Faruqi comes across as a good soldier, as she goes all over the world to see who is establishing such factories (the only place immune seems to be Belize, of all places). Indonesia, Singapore, Dubai, Canada, Mexico and the United States seem all to be in thrall to factory-loving, but it is only in the United States that we get the mega-bird, beef, and pork centers. And they get not only legal protection from journalistic investigation, but get government subsidies to increase the size of their warehouses.

After the first few chapters, after Faruqi pulls out the heavy artillery, I can assure you that you (nor I) will never willingly enter one of these warehouses on our own: thank god she did it for us, weeping not only at the sheer reek of it, but at the wretched conditions under which these animals are kept.
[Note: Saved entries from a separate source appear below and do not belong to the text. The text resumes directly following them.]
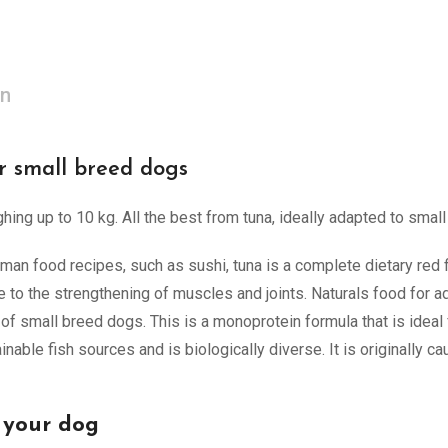
on
r small breed dogs
ing up to 10 kg. All the best from tuna, ideally adapted to small
man food recipes, such as sushi, tuna is a complete dietary red fi
te to the strengthening of muscles and joints. Naturals food for a
 of small breed dogs. This is a monoprotein formula that is ideal 
able fish sources and is biologically diverse. It is originally c
 your dog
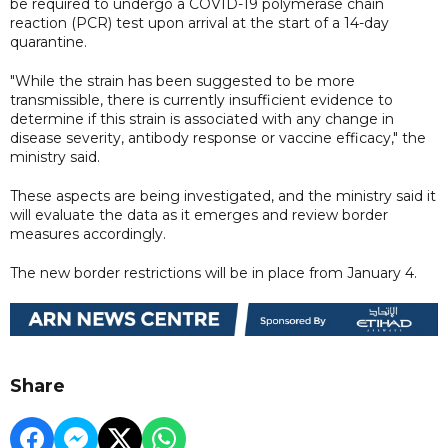
be required to undergo a COVID-19 polymerase chain
reaction (PCR) test upon arrival at the start of a 14-day
quarantine.
"While the strain has been suggested to be more
transmissible, there is currently insufficient evidence to
determine if this strain is associated with any change in
disease severity, antibody response or vaccine efficacy," the
ministry said.
These aspects are being investigated, and the ministry said it
will evaluate the data as it emerges and review border
measures accordingly.
The new border restrictions will be in place from January 4.
Share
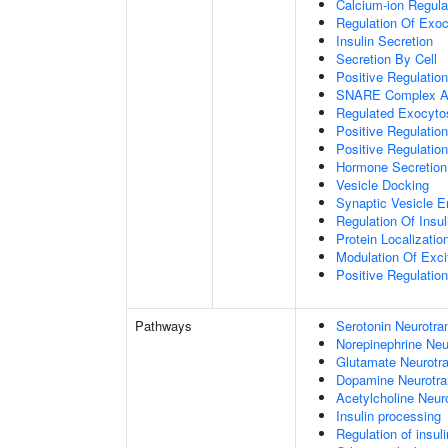
Calcium-ion Regula
Regulation Of Exoc
Insulin Secretion
Secretion By Cell
Positive Regulatio
SNARE Complex A
Regulated Exocyto
Positive Regulatio
Positive Regulatio
Hormone Secretion
Vesicle Docking
Synaptic Vesicle E
Regulation Of Insul
Protein Localizati
Modulation Of Exci
Positive Regulation
Pathways
Serotonin Neurotra
Norepinephrine Neu
Glutamate Neurotra
Dopamine Neurotra
Acetylcholine Neur
Insulin processing
Regulation of insul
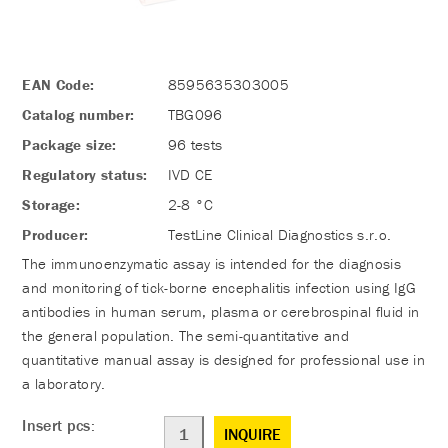
EAN Code:
8595635303005
Catalog number:
TBG096
Package size:
96 tests
Regulatory status:
IVD CE
Storage:
2-8 °C
Producer:
TestLine Clinical Diagnostics s.r.o.
The immunoenzymatic assay is intended for the diagnosis
and monitoring of tick-borne encephalitis infection using IgG
antibodies in human serum, plasma or cerebrospinal fluid in
the general population. The semi-quantitative and
quantitative manual assay is designed for professional use in
a laboratory.
Insert pcs:
INQUIRE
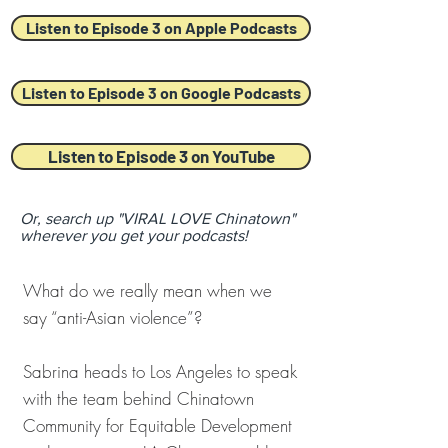
Listen to Episode 3 on Apple Podcasts
Listen to Episode 3 on Google Podcasts
Listen to Episode 3 on YouTube
Or, search up "VIRAL LOVE Chinatown"
wherever you get your podcasts!
What do we really mean when we
say “anti-Asian violence”?
Sabrina heads to Los Angeles to speak
with the team behind Chinatown
Community for Equitable Development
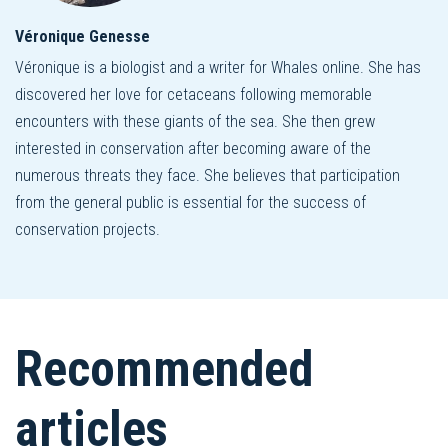
Véronique Genesse
Véronique is a biologist and a writer for Whales online. She has
discovered her love for cetaceans following memorable
encounters with these giants of the sea. She then grew
interested in conservation after becoming aware of the
numerous threats they face. She believes that participation
from the general public is essential for the success of
conservation projects.
Recommended
articles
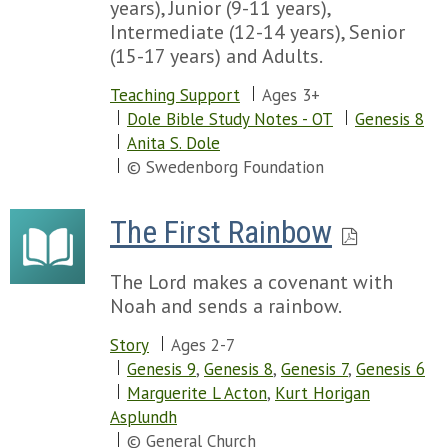
years), Junior (9-11 years),
Intermediate (12-14 years), Senior
(15-17 years) and Adults.
Teaching Support
Ages 3+
Dole Bible Study Notes - OT
Genesis 8
Anita S. Dole
© Swedenborg Foundation
The First Rainbow
The Lord makes a covenant with
Noah and sends a rainbow.
Story
Ages 2-7
Genesis 9
,
Genesis 8
,
Genesis 7
,
Genesis 6
Marguerite L Acton
,
Kurt Horigan
Asplundh
© General Church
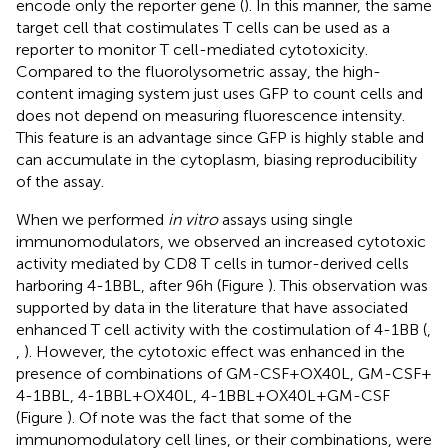
encode only the reporter gene (
). In this manner, the same
target cell that costimulates T cells can be used as a
reporter to monitor T cell-mediated cytotoxicity.
Compared to the fluorolysometric assay, the high-
content imaging system just uses GFP to count cells and
does not depend on measuring fluorescence intensity.
This feature is an advantage since GFP is highly stable and
can accumulate in the cytoplasm, biasing reproducibility
of the assay.
When we performed
in vitro
assays using single
immunomodulators, we observed an increased cytotoxic
activity mediated by CD8 T cells in tumor-derived cells
harboring 4-1BBL, after 96 h (Figure
). This observation was
supported by data in the literature that have associated
enhanced T cell activity with the costimulation of 4-1BB (
,
,
). However, the cytotoxic effect was enhanced in the
presence of combinations of GM-CSF + OX40L, GM-CSF +
4-1BBL, 4-1BBL + OX40L, 4-1BBL + OX40L + GM-CSF
(Figure
). Of note was the fact that some of the
immunomodulatory cell lines, or their combinations, were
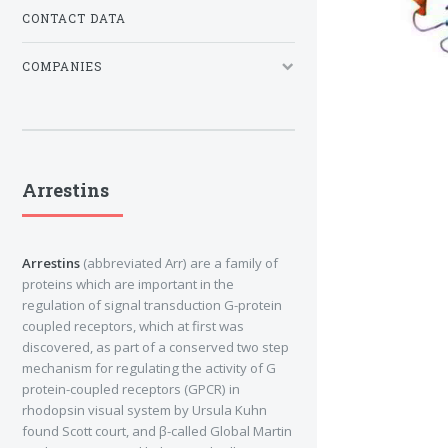
CONTACT DATA
COMPANIES
Arrestins
Arrestins
(abbreviated Arr) are a family of
proteins which are important in the
regulation of signal transduction G-protein
coupled receptors, which at first was
discovered, as part of a conserved two step
mechanism for regulating the activity of G
protein-coupled receptors (GPCR) in
rhodopsin visual system by Ursula Kuhn
found Scott court, and β-called Global Martin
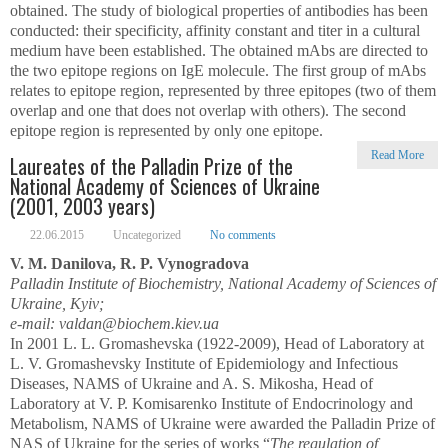
obtained. The study of biological properties of antibodies has been
conducted: their specificity, affinity constant and titer in a cultural
medium have been established. The obtained mAbs are directed to
the two epitope regions on IgE molecule. The first group of mAbs
relates to epitope region, represented by three epitopes (two of them
overlap and one that does not overlap with others). The second
epitope region is represented by only one epitope.
Read More
Laureates of the Palladin Prize of the
National Academy of Sciences of Ukraine
(2001, 2003 years)
22.06.2015
Uncategorized
No comments
V. M. Danilova, R. P. Vynogradova
Palladin Institute of Biochemistry, National Academy of Sciences of
Ukraine, Kyiv;
e-mail: valdan@biochem.kiev.ua
In 2001 L. L. Gromashevska (1922-2009), Head of Laboratory at
L. V. Gromashevsky Institute of Epidemiology and Infectious
Diseases, NAMS of Ukraine and A. S. Mikosha, Head of
Laboratory at V. P. Komisarenko Institute of Endocrinology and
Metabolism, NAMS of Ukraine were awarded the Palladin Prize of
NAS of Ukraine for the series of works “
The regulation of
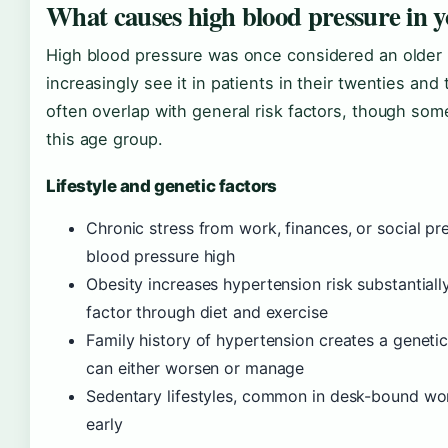
What causes high blood pressure in y
High blood pressure was once considered an older 
increasingly see it in patients in their twenties and
often overlap with general risk factors, though so
this age group.
Lifestyle and genetic factors
Chronic stress from work, finances, or social pr
blood pressure high
Obesity increases hypertension risk substantiall
factor through diet and exercise
Family history of hypertension creates a genetic 
can either worsen or manage
Sedentary lifestyles, common in desk-bound wor
early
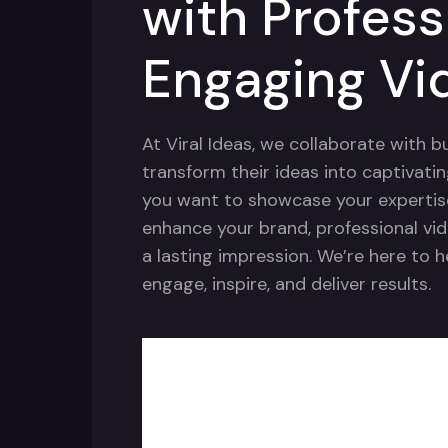
with Profess
Engaging Vi
At Viral Ideas, we collaborate with 
transform their ideas into captivati
you want to showcase your expertise,
enhance your brand, professional vid
a lasting impression. We’re here to 
engage, inspire, and deliver results.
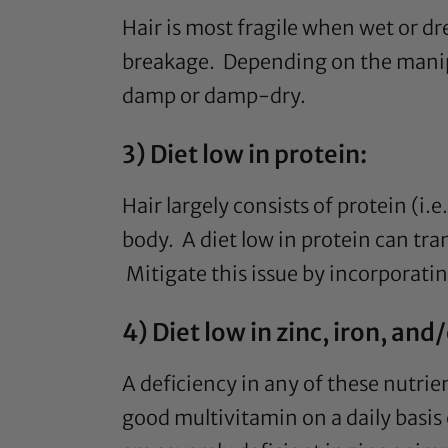
Hair is most fragile when wet or dr
breakage. Depending on the manipula
damp or damp-dry.
3) Diet low in protein:
Hair largely consists of protein (i.
body. A diet low in protein can tra
Mitigate this issue by incorporatin
4) Diet low in zinc, iron, an
A deficiency in any of these nutrie
good multivitamin on a daily basis 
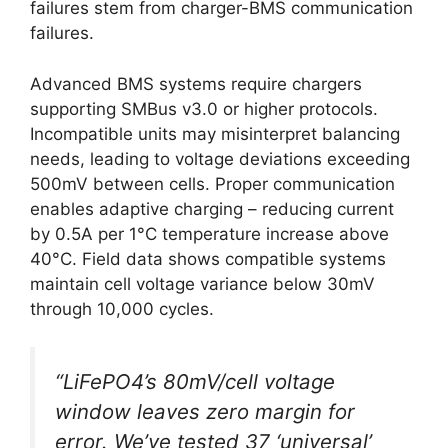
failures stem from charger-BMS communication
failures.
Advanced BMS systems require chargers
supporting SMBus v3.0 or higher protocols.
Incompatible units may misinterpret balancing
needs, leading to voltage deviations exceeding
500mV between cells. Proper communication
enables adaptive charging – reducing current
by 0.5A per 1°C temperature increase above
40°C. Field data shows compatible systems
maintain cell voltage variance below 30mV
through 10,000 cycles.
“LiFePO4’s 80mV/cell voltage
window leaves zero margin for
error. We’ve tested 37 ‘universal’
Nor I guess will you forget turkeys and chickens that cannot even get about because they have been bred for such ridiculous growth that they can neither stand nor totter about; nor the pigs in a metal cage no bigger than the pig, one that permits no movement whatsoever; nor the cows with amputated tails, locked in boxes, ill with a fungus that riddles their flesh, infected by mastitis, standing knee-deep in their own offal.

Nor can we forget the suspicion that followed her everywhere, workers and management asking if she were one of the "crazies" from PETA, threatening her with mayhem if she for a moment expressed any sympathy whatsoever with, for instance, a "Cobb" chicken who "buried their heads in the rice husks on the floor, their eyes closed . . . spread their legs behind them, such that their entire body was horizontal, breast-down, like an elephant seal's."